Author Julia15 Posted March 14, 2010 Author Posted March 14, 2010 Yes, more early on than lately. He avoids conflict, so I don't really get anywhere. I actually got the "I love you but I'm not in love with you" once, but now he denies it. Probably embarrassed he used something so mundane. I was so blind-sided by that one that I actually wrote it in a dayplanner, so when he denies it, I tell him I can get the exact date if he wants. I prefer to surface conflict and resolve it, but he's one of those people who blame a lot of their current behavior on childhood trauma, and he doesn't like arguing because his dad was an alcoholic and his parents argued. Gee, and my dad was an alcoholic for the first part of my childhood and my parents argued practically non-stop whether my dad was drinking or not, but I figure that if my parents didn't shake me to death or molest me and kept me nourished and eager to learn, I'm thankful beyond words. That was then; this is now. I grew up, and lived the life I wanted. I've walked away from this relationship and dated others a few times earlier on, as did he, but we've got such a history now that our lives cause us to reconnect for one reason or another, and after a short while, things are back to 'the usual'. I haven't discussed that I'm going to start looking for a house alone where I hope to retire to; that's a recent thought, and I'm not done thinking about it.

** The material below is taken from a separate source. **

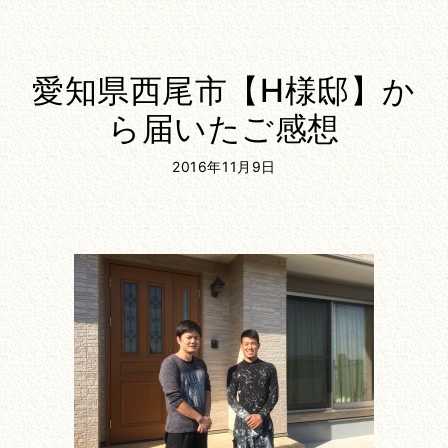
愛知県西尾市【H様邸】か
ら届いたご感想
2016年11月9日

sativo Posted March 14, 2010 Posted March 14, 2010 From what you're describing, it seems to me that the relationship is out of balance. He's clearly not giving you as much as you're giving him. The fact that he manipulates you to avoid discussing the issue, is just more evidence of the same. The question is... are you able to live with the imbalance or not? Some people are, others (myself included) are not. The decision ultimately comes down to: If you stay, you know what you're in for. So can you tolerate that pain? If you leave, you have a chance to find something better, but if you don't find it, can you tolerate the pain of being alone? My 2 cents on this would only be: avoid the mistake of making empty threats. it's like a job... if you plan to demand a raise "or else", you better be ready to follow through on the "or else".

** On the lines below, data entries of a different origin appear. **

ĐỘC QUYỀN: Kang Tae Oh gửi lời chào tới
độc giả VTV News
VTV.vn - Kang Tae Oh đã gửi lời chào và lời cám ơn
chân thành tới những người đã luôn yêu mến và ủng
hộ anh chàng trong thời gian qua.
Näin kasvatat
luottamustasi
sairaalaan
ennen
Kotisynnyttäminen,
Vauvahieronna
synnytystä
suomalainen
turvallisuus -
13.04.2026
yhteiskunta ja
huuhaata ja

Author Julia15 Posted March 22, 2010 Author Posted March 22, 2010 Sativa, Thanks for your input. I will agree that the relationship is out of balance; most relationships are. I guess my conclusion is that, for a long time, it was ok. Now the imbalance is so blatant, I think there's no need to put up with it any longer. A birthday came and went with no acknowledgement. I even bought a card for him to fill out to me to make a point, and it sits blank a week later. While I'm not going to call it quits all at once, I feel no obligation long term, and will be open to new opportunities. Frankly, when one comes along, both he and I will probably both be relieved. I don't think he wants the responsibility of a person relying on him beyond a "Help, I've locked my keys in my car" type thing. But just putting it into words and hearing from an anonymous third-party really helped with perspective. Thanks!